## What you have to do
The entries that follow must be given again exactly, with no pictures kept.

## Available data
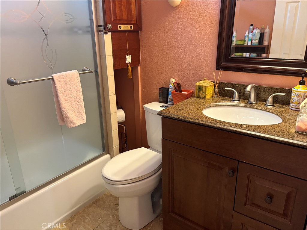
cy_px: 115
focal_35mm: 26
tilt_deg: -19.2
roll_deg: +1.7
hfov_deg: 67.3
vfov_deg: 53.1
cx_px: 154
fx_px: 231
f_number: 1.6
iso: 320
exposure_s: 1/60
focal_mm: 5.96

## Answer to this exercise
cy_px: 115
focal_35mm: 26
tilt_deg: -19.2
roll_deg: +1.7
hfov_deg: 67.3
vfov_deg: 53.1
cx_px: 154
fx_px: 231
f_number: 1.6
iso: 320
exposure_s: 1/60
focal_mm: 5.96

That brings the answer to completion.